Го Юнь прощупал пульсы и сказал, что нужно три дня принимать лекарство, и больной поправится. С этими словами он выписал рецепт. В это время Ханьчжан сидела, опершись на стол, и смотрела. Го Юнь собрался было идти, но повернулся в сторону и, увидев Ханьчжан, остановился. Тонкие чёрные брови Ханьчжан казались нарисованными, чёрные блестящие глаза под ними обжигали, но взгляд был холоден, бледное лицо, глянцево-белая, словно прозрачная шея. Поглаживая седую бороду, с испуганным выражением лица старик-врач сел на табуретку, с которой только что встал, и предложил Ханьчжан проверить пульс. Но Ханьчжан холодно отказалась.

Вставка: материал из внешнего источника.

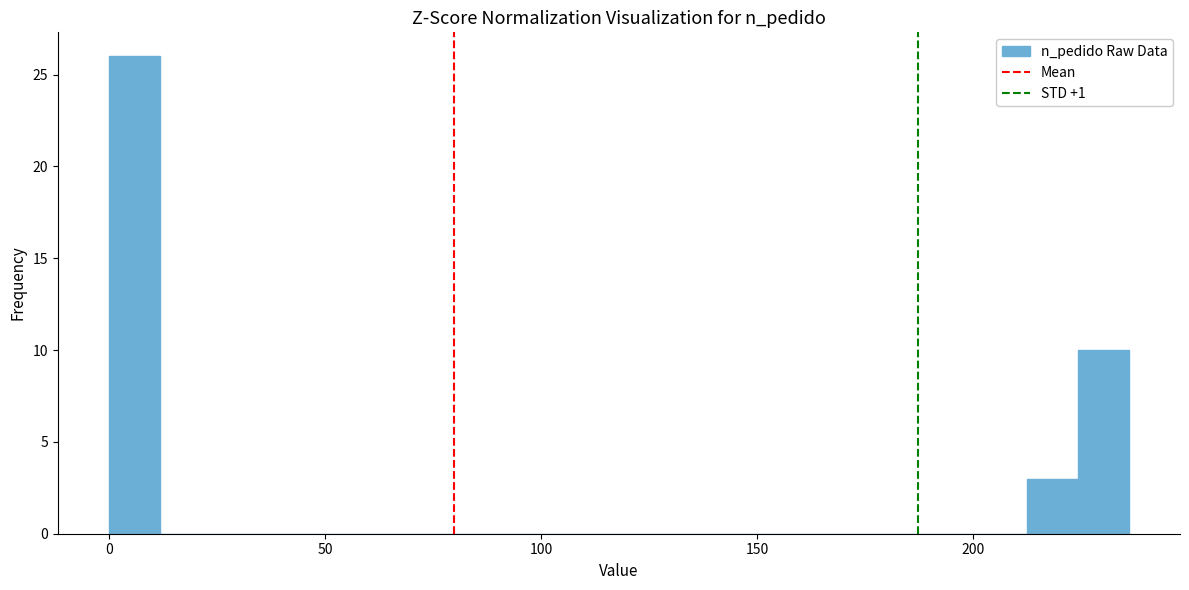

Around what value on the x-axis is the tallest bar? Give the approximate position of its centre, as read against the axis.

5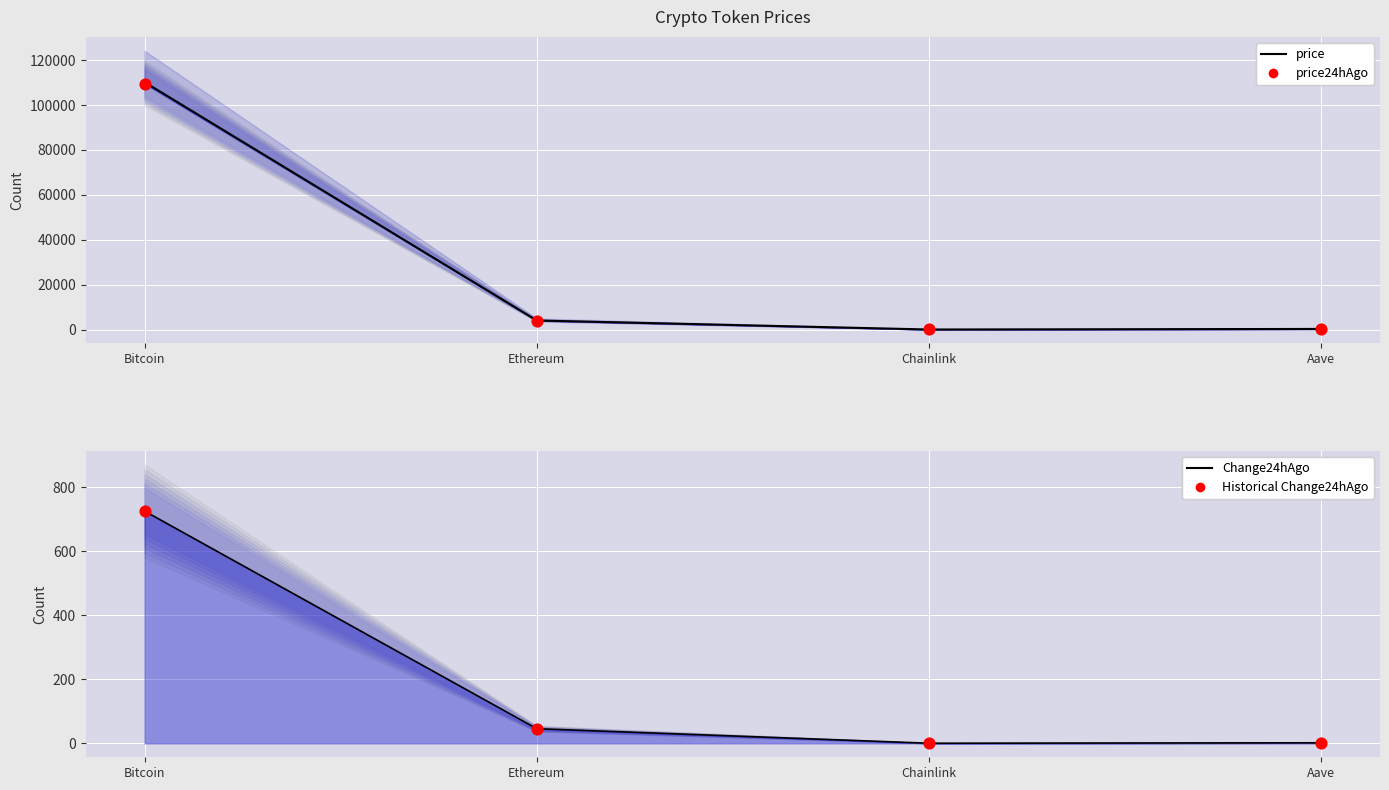

Which series contains the highest Y value?

price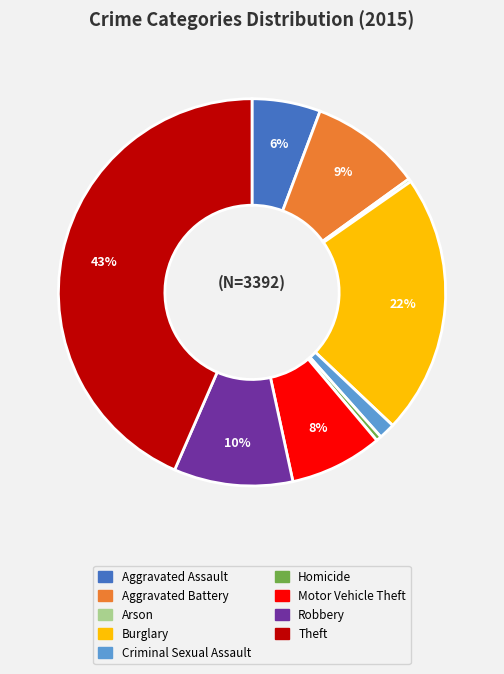

Combined, do Criminal Sexual Assault and Homicide account for over 50%?

No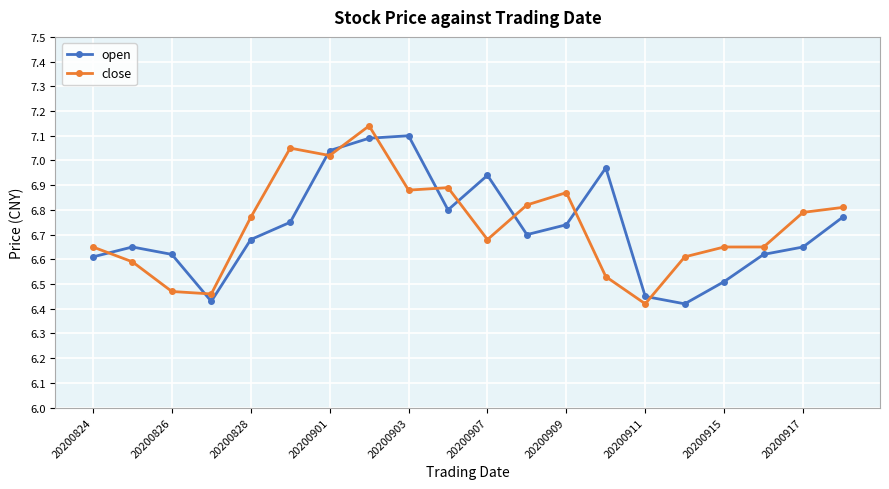

Is this an area chart (filled region under the line)?

No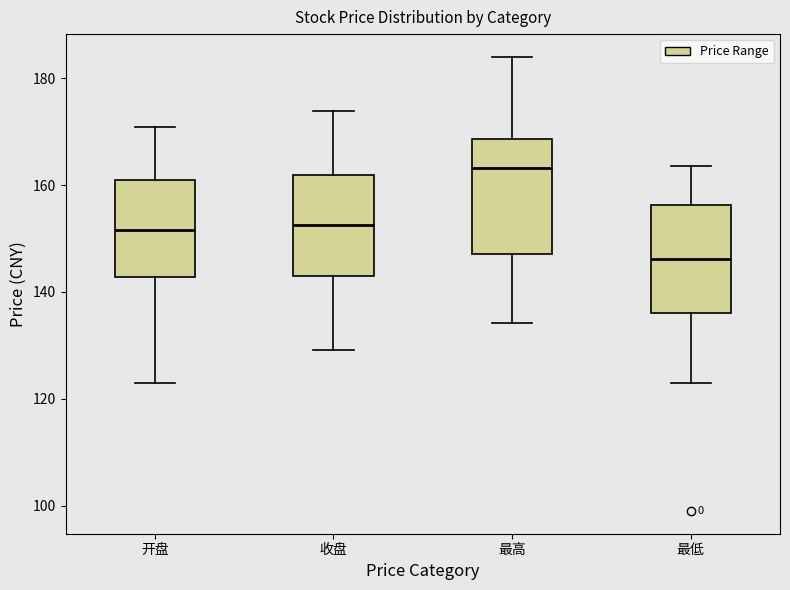

Reading left to right, transcribe this box plot: for each box, give where its median line is, the range the box spans, and where its two whiskers end, as read against the y-axis. The values are not printed on the chart, so give them approximately, as read against the axis.

开盘: median 152, box 142 to 162, whiskers 124 to 170
收盘: median 152, box 142 to 162, whiskers 130 to 174
最高: median 164, box 148 to 168, whiskers 134 to 184
最低: median 146, box 136 to 156, whiskers 124 to 164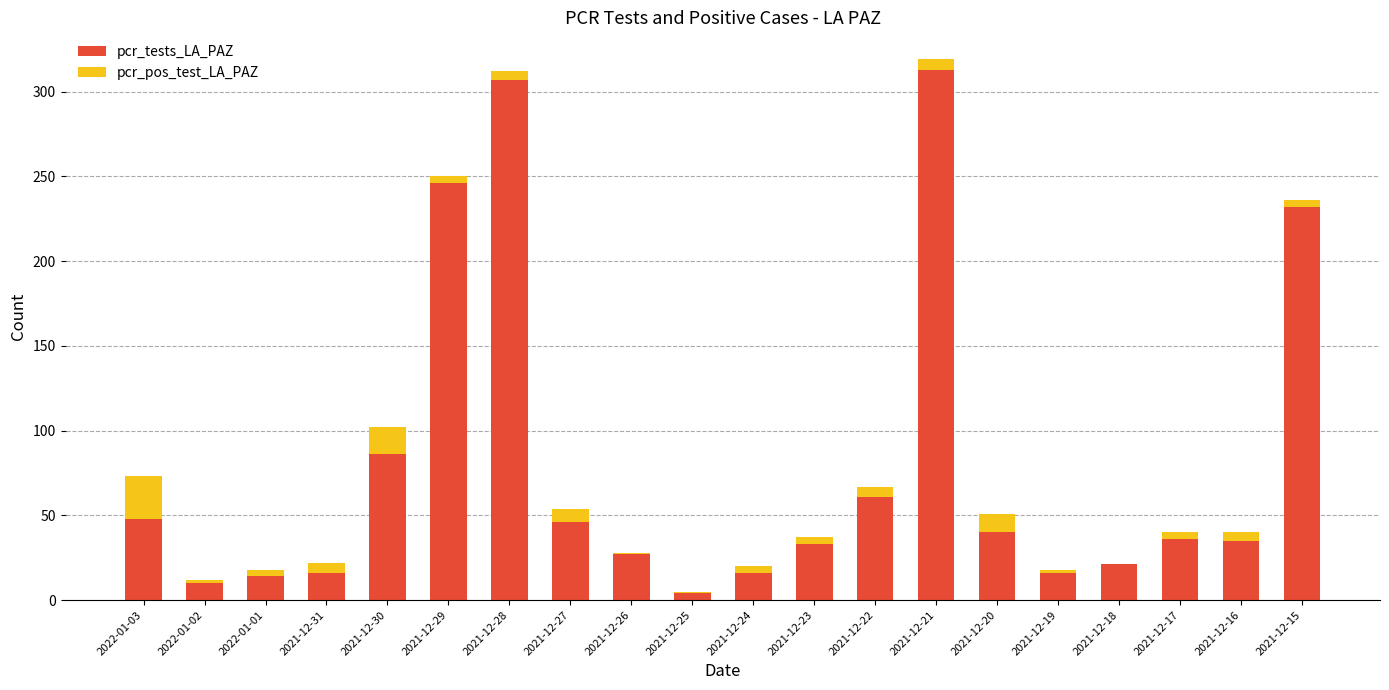

Where is pcr_tests_LA_PAZ nearest to the value 158?

2021-12-30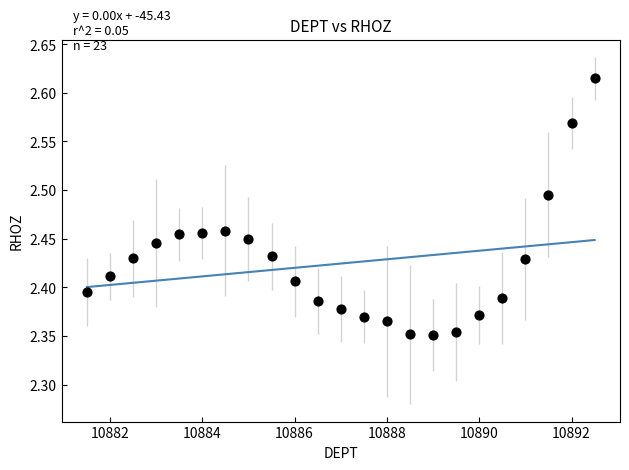

What is the range of Y values (max minus min)?

0.3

— Ты больна без сомнения, — сказал старый врач и повернулся к Баопу. — В природе ничего не может не расти, но и не управлять этим нельзя. Без роста не будет развития, без управления можно нанести большой вред!
Старик выражался на книжном языке, и Баопу ничего не понял, но стал настойчиво увещевать сестру, после чего снова последовал холодный отказ. Вздохнув, Го Юнь вышел. Все долго смотрели ему вслед.